At first listen, and maybe the second and third too, you might think that all tracks on the album are just the same melodic motive repeated with some noise thrown in at random. Some might reject this music as inaccessible. Well, it is not - it just takes time and it is rewarding. If the band´s music were seen upon like that, they would not have an impressive 28 years’ presence in the Black Metal related music scene, releasing 17 full length albums and participating in other projects.

Just dive into the next track, ”Into The Woods”, where you will be met by elongated riffs and echoing clean vocals in the depths of the mighty disturbing sound. It is engaging and a reminder that not everything always has to be comfortable - discomfort can be inspirational. The sonics hold back a bit before being thrown forward. A dystopic section is opened up before the drums take over and drive it further with high velocity.

”Neptune’s Eye” continues the downward dizzying spiraling - the depth is not reached yet. There is a repetitive musical theme that flattens out with an abundance of guitars while a solo guitar is fighting for attention from within the mighty wall of sound. The vocals are snapping, growling and snarling. When you thought it could not get any darker, the track ”That Cannot Be Dreamed” comes along with long spats of heavy guitars with vocalizing deep down in the agony of trepidation.

”Keziah Mason” is a homage to the witch who studied the secrets of inter-dimensional travel. The homage comes in the form of guitars celebrating themselves as they are lifted over the bass-laden sonics with drums driving it forward. The glissando impact, the music purveys, drags you through the scariest visuals of Stranger Things. The vocals are more prominent, but not how we generally are used to, it is a sort of vocalizing.

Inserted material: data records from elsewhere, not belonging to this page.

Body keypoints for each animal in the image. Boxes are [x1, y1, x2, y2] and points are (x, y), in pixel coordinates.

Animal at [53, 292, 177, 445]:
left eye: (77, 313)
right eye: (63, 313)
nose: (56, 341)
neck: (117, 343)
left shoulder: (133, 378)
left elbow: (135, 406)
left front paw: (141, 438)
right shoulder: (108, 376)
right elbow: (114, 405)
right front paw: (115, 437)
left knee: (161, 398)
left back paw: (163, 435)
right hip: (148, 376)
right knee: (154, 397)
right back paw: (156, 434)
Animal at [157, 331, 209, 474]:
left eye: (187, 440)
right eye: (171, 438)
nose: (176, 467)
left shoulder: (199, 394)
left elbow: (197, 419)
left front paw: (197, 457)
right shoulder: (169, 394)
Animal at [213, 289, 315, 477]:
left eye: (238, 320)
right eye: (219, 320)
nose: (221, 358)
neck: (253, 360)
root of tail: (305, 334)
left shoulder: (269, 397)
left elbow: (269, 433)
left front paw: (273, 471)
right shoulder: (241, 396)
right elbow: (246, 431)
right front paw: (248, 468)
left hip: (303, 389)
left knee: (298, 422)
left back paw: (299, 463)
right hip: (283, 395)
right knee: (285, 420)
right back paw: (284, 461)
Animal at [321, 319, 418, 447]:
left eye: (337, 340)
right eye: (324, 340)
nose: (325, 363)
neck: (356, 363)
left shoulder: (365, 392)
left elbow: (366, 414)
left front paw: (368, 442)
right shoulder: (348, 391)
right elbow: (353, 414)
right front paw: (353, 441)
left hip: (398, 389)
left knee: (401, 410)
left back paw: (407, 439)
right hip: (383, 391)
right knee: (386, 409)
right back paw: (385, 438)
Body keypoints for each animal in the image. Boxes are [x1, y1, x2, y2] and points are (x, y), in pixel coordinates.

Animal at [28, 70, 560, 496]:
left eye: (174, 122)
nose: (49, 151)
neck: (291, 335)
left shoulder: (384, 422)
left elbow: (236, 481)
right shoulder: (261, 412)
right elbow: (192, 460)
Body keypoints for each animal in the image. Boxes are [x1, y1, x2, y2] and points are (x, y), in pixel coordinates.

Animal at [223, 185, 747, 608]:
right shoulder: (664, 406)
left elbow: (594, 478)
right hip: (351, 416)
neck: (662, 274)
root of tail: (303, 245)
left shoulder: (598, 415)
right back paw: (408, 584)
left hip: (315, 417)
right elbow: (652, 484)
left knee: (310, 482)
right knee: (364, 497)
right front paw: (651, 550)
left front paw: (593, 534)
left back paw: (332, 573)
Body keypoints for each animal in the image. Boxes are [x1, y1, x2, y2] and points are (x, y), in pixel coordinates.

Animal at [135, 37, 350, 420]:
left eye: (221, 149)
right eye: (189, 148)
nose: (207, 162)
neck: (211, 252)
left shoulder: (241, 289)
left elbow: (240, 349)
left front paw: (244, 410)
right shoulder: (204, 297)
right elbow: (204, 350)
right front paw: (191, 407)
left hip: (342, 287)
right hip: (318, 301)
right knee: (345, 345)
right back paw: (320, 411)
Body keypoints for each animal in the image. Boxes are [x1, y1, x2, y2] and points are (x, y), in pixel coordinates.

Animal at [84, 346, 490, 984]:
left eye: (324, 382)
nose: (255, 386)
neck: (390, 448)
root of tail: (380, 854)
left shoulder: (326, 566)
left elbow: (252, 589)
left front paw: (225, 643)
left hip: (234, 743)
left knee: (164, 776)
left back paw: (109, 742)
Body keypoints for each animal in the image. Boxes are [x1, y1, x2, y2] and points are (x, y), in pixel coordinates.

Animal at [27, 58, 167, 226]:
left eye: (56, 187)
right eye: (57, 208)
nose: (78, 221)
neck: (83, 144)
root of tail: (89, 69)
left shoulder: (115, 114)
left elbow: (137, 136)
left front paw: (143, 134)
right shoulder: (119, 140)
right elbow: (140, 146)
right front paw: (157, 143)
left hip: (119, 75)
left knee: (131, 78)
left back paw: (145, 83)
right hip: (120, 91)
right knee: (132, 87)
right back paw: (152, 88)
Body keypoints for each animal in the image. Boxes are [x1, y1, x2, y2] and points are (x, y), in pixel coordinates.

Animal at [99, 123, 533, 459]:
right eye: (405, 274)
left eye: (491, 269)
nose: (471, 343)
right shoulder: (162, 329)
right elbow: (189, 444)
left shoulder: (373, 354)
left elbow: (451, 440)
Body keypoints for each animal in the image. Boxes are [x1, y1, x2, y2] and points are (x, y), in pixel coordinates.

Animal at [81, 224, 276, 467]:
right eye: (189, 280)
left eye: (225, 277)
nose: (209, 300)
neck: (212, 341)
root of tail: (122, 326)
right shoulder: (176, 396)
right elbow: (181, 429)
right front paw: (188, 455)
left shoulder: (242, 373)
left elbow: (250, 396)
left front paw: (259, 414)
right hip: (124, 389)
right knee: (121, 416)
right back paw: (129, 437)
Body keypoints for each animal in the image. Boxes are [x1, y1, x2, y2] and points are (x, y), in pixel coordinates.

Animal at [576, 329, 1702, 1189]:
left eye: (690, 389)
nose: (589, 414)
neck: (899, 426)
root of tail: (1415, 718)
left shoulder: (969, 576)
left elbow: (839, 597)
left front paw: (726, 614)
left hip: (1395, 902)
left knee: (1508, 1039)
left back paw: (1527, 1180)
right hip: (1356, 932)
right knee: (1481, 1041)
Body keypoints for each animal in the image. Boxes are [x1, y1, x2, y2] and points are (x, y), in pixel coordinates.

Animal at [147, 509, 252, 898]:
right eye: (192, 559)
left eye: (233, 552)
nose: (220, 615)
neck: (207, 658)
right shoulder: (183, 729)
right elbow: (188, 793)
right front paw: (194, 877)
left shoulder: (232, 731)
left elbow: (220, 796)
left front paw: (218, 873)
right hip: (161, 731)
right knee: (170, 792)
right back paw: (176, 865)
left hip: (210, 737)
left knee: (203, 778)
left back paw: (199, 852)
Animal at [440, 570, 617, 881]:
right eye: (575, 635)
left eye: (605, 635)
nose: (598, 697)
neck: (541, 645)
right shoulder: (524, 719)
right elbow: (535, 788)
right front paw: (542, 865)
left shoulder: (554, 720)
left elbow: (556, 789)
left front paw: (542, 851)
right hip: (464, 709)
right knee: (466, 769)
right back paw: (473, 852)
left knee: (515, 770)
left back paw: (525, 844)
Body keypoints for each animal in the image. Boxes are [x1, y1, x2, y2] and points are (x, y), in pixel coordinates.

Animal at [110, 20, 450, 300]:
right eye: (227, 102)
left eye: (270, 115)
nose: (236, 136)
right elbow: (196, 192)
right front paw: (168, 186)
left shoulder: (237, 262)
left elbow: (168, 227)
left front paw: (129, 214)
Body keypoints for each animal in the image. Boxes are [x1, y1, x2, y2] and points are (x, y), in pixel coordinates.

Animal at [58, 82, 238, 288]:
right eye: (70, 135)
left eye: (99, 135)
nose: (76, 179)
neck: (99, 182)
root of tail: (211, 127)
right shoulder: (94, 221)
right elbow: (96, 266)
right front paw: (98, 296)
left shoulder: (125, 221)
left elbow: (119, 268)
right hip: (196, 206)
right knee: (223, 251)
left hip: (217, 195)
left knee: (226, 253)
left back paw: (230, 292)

Rays of darkness are beamed into the opaque sound while a high-pitched guitar fights its way to the front only to be devoured by dense dissonant guitar sounds. The end is an elongated crash that leaves behind a choir to finish the desolate music

The album closes with ”The Apotheosis Of The Unnamable” with heavy machinery at work and vocals screaming as the waving sonics progress. It is muted by a dark roar by the gearwheels fighting each other and dark smoke is seeping out before a repetitive high-pitched guitar shows up while the drums are trying to find their way back into the sonics. It gets more violent, darker, scarier and ends by pumping out the rest of the air that was left somewhere within the song.

How to sum up an album like this? We will do it by a few excerpts from Lovecraft himself, lifted from the short story The Music of Erich Zann: “Thereafter I heard Zann every night, and although he kept me awake, I was haunted by the weirdness of his music. Knowing little of the art myself, I was yet certain that none of his harmonies had any relation to music I had heard before; and concluded that he was a composer of highly original genius. (…) The playing grew fantastic, delirious, and hysterical, yet kept to the last the qualities of supreme genius which I knew this strange old man possessed.”